You may think a princess is pampered and waited upon. Not these princesses. In fact, it’s not easy for me to ask for help. I rather hate it. Asking for help makes me feel vulnerable and, sometimes, weak. I’ve gotten better about it as I’ve gotten older, but I’m still a pretty independent person, and it chafes me to feel dependent on others. I know. I know. I have issues. Oy! Believe me, I am trying to work through them.
I’m working on a pagan-y project right now that has forced me to ask others for advice. After some research online, I couldn’t find a site that offered comprehensive information. So, I put out a call for advice and got some really positive and helpful responses from several friends. Thanks for that guys and gals!
I also “cold called” a pagan I know in passing because she has successfully executed this particular project in the past. She was gracious and responded with good and useful information that I hadn’t seen anywhere else. w00t! I was and am very grateful. But her response was tempered with a polite, “I’m sure if you googled this, you could find what you need.” A gentile chastising, but a chastising nonetheless. I could just tell s/he was thinking, “well, bless her heart” when responding to me.* NOOOOoooooo! I hate that someone would think that of me and that is EXACTLY why I hate to ask for help.

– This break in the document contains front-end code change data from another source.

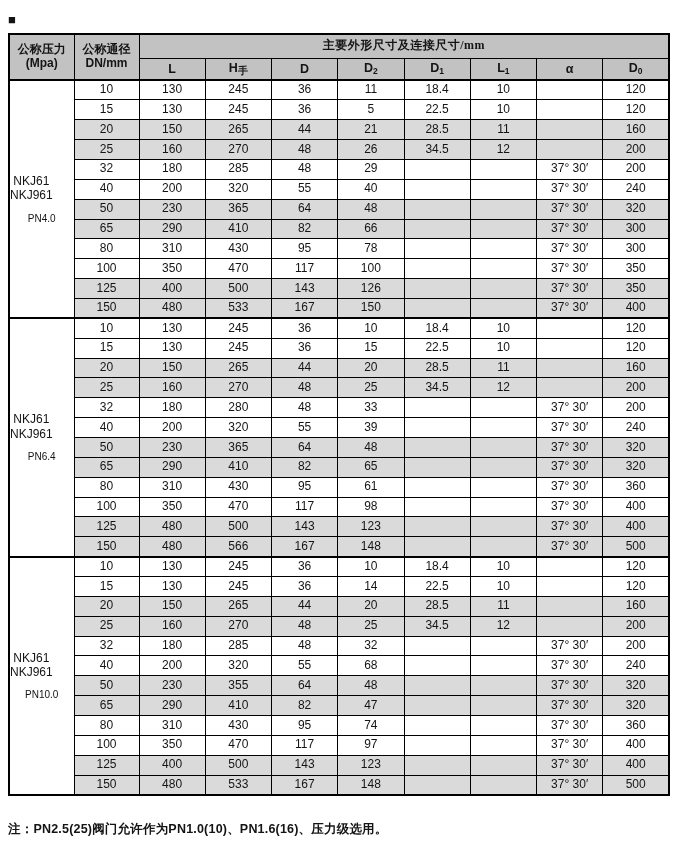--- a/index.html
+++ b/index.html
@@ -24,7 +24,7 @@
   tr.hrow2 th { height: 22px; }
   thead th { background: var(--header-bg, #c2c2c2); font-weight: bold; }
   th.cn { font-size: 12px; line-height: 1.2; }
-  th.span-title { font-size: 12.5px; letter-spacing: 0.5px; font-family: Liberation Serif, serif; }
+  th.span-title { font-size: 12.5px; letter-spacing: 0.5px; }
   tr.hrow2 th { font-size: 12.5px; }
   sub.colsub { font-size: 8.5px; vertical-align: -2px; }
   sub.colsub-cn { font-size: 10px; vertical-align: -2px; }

Needless to say, I was a little taken aback. True, this person doesn’t know me well enough to know that it took pressing need for me to ask for help. (Or well enough to know I have a Ph.D. — a certification in research if ever there was one!) At the same time, should that ever be the response when someone asks for help? I’m no Miss Manners, but an immediate assumption of willful ignorance when someone asks for help seems unkind. Especially among pagans, folk whose beliefs and practices are varied and wide and so not canonical. A simple google of anything pagan will not lead to a simple answer.
This episode of polite patronizing got me wondering if this wasn’t an episode at all. Was it, instead, evidence of a larger trend of collective condescension? This question got me wondering about fluffy bunnies. A fluffy bunny is someone who is (usually) new to paganism and (usually) a solitary practitioner and (always) disinterested in expanding their knowledge about paganism. What if fluffs are asking for information and we are turning them away – either with a gently down-turned nose or a “bless her heart” smile? Are we ourselves (meaning practicing pagans) causing newbies to reproduce like rabbits…into bunnies? Say it isn’t so!
For those of you who are pagan, think back to the early days of your paradigm shift — to your “pagadigm” shift, if you will (Oh, wow. That is a terrible pun. You’re welcome.). Back to a time when you had a lot of questions, didn’t know where to go for answers and didn’t know who to trust with (what was likely) a secret. Suppose you reached out to someone (and at some point, most of us did) and they snubbed you, even politely. Would you have become a fluffy bunny? Even for a little while?
For those of you who are not pagan, let’s use a similar memory…one about something sensitive and private. Sex! Imagine (or recall) that already awkward moment when you ask for information being further traumatized by a snooty answer. I remember that happening to me. Those damn older kids and their “You don’t know that?! You’re stupid!” attitudes. Aaarrggghhh!
What say you royal readers? Have you ever asked for help and been undeservedly scolded, even if lightly, for asking?